- **Exercise description**: Please keep pictures out of the copy, and print exactly the lines from the one containing "- Sottoserie 4: Promozioni" through the end of the records.

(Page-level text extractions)
##########
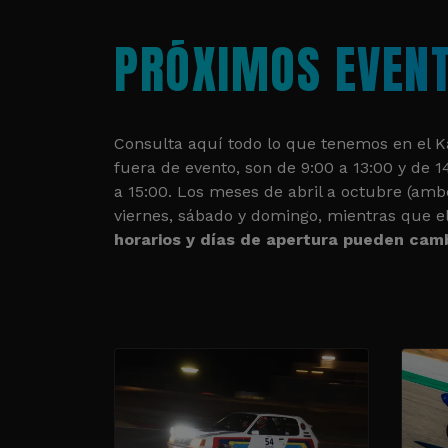
PRÓXIMOS EVEN
Consulta aquí todo lo que tenemos en el Ka
fuera de evento, son de 9:00 a 13:00 y de 1
a 15:00. Los meses de abril a octubre (ambo
viernes, sábado y domingo, mientras que e
horarios y días de apertura pueden camb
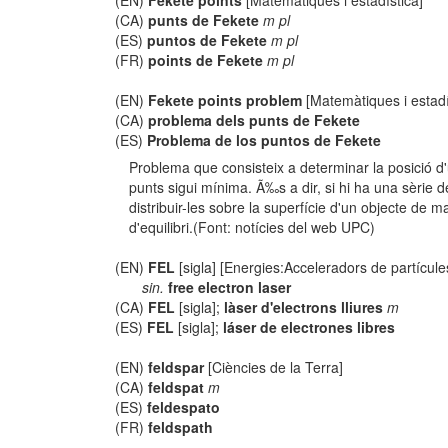
(EN)
Fekete points
[Matemàtiques i estadística]
(CA)
punts de Fekete
m pl
(ES)
puntos de Fekete
m pl
(FR)
points de Fekete
m pl
(EN)
Fekete points problem
[Matemàtiques i estadí
(CA)
problema dels punts de Fekete
(ES)
Problema de los puntos de Fekete
Problema que consisteix a determinar la posició d
punts sigui mínima. Ã‰s a dir, si hi ha una sèrie d
distribuir-les sobre la superfície d'un objecte de m
d'equilibri.(Font: notícies del web UPC)
(EN)
FEL
[sigla] [Energies:Acceleradors de partícule
sin.
free electron laser
(CA)
FEL
[sigla];
làser d'electrons lliures
m
(ES)
FEL
[sigla];
láser de electrones libres
(EN)
feldspar
[Ciències de la Terra]
(CA)
feldspat
m
(ES)
feldespato
(FR)
feldspath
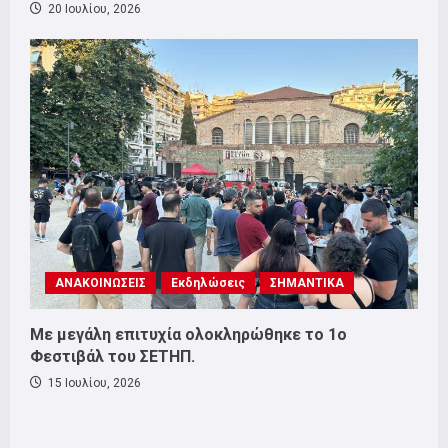
20 Ιουλίου, 2026
ΑΝΑΚΟΙΝΩΣΕΙΣ
Εκδηλώσεις
ΣΗΜΑΝΤΙΚΑ
Με μεγάλη επιτυχία ολοκληρώθηκε το 1ο
Φεστιβάλ του ΣΕΤΗΠ.
15 Ιουλίου, 2026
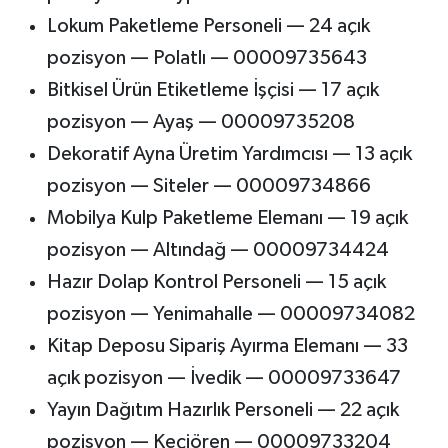
Lokum Paketleme Personeli — 24 açık
pozisyon — Polatlı — 00009735643
Bitkisel Ürün Etiketleme İşçisi — 17 açık
pozisyon — Ayaş — 00009735208
Dekoratif Ayna Üretim Yardımcısı — 13 açık
pozisyon — Siteler — 00009734866
Mobilya Kulp Paketleme Elemanı — 19 açık
pozisyon — Altındağ — 00009734424
Hazır Dolap Kontrol Personeli — 15 açık
pozisyon — Yenimahalle — 00009734082
Kitap Deposu Sipariş Ayırma Elemanı — 33
açık pozisyon — İvedik — 00009733647
Yayın Dağıtım Hazırlık Personeli — 22 açık
pozisyon — Keçiören — 00009733204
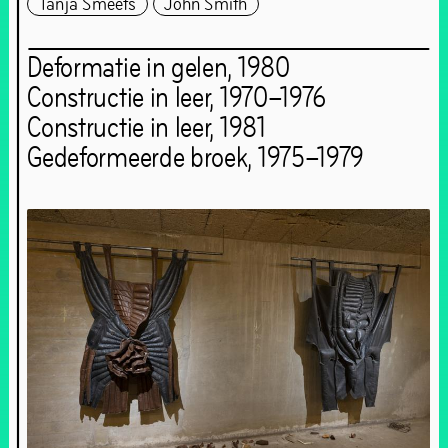
Tanja Smeets
John Smith
Deformatie in gelen, 1980
Constructie in leer, 1970–1976
Constructie in leer, 1981
Gedeformeerde broek, 1975–1979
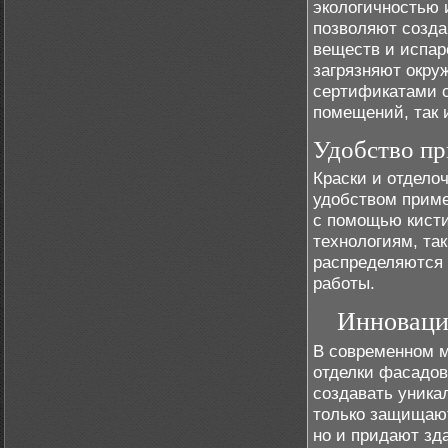
экологичностью 
позволяют созда
веществ и испар
загрязняют окру
сертификатами с
помещений, так 
Удобство п
Краски и отдело
удобством приме
с помощью кисти
технологиям, та
распределяются 
работы.
Инноваци
В современном м
отделки фасадов
создавать уника
только защищают
но и придают зд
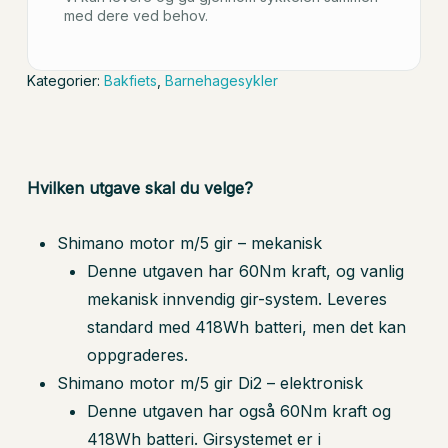
med dere ved behov.
Kategorier:
Bakfiets
,
Barnehagesykler
Hvilken utgave skal du velge?
Shimano motor m/5 gir – mekanisk
Denne utgaven har 60Nm kraft, og vanlig
mekanisk innvendig gir-system. Leveres
standard med 418Wh batteri, men det kan
oppgraderes.
Shimano motor m/5 gir Di2 – elektronisk
Denne utgaven har også 60Nm kraft og
418Wh batteri. Girsystemet er i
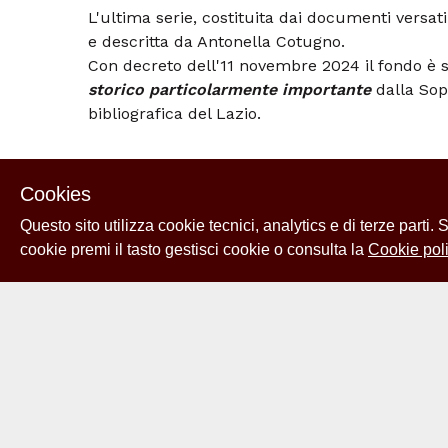
L'ultima serie, costituita dai documenti versati
e descritta da Antonella Cotugno.
Con decreto dell'11 novembre 2024 il fondo è s
storico particolarmente importante
dalla Sop
bibliografica del Lazio.
Struttura
Cookies
Serie 1: Attività accademica
Questo sito utilizza cookie tecnici, analytics e di terze parti.
- Sottoserie 1: Didattica
cookie premi il tasto gestisci cookie o consulta la
Cookie poli
- Sottoserie 2: Attività universitaria
- Sottoserie 3: Segnalazioni varie
- Sottoserie 4: Promozioni
- Sottoserie 5: Biblioteca
- Sottoserie 6: "150 ore"
- Sottoserie 7: Riforma Università
Serie 2: Direzione dell' Istituto di Fisica e dell'
Fisica Nucleare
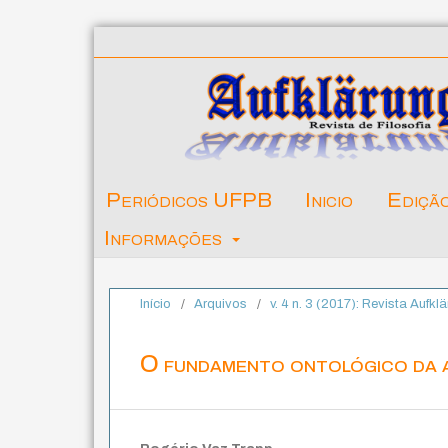
Periódicos UFPB
Inicio
Ediçã
Informações
Início
/
Arquivos
/
v. 4 n. 3 (2017): Revista Aufk
O fundamento ontológico da 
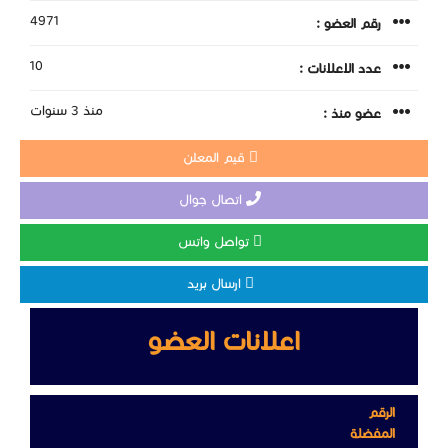
4971
رقم العضو :
10
عدد الاعلانات :
منذ 3 سنوات
عضو منذ :
قيم المعلن
اتصال جوال
تواصل واتس
ارسال بريد
اعلانات العضو
الرقم
المفضلة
##########
- **Solution to the exercise**:
- Sottoserie 4: Promozioni
- Sottoserie 5: Biblioteca
- Sottoserie 6: "150 ore"
- Sottoserie 7: Riforma Università
Serie 2: Direzione dell' Istituto di Fisica e dell'
Fisica Nucleare
Periódicos UFPB
Inicio
Ediçã
Informações
Início
/
Arquivos
/
v. 4 n. 3 (2017): Revista Aufk
O fundamento ontológico da 
4971
رقم العضو :
10
عدد الاعلانات :
منذ 3 سنوات
عضو منذ :
قيم المعلن
اتصال جوال
تواصل واتس
ارسال بريد
اعلانات العضو
الرقم
المفضلة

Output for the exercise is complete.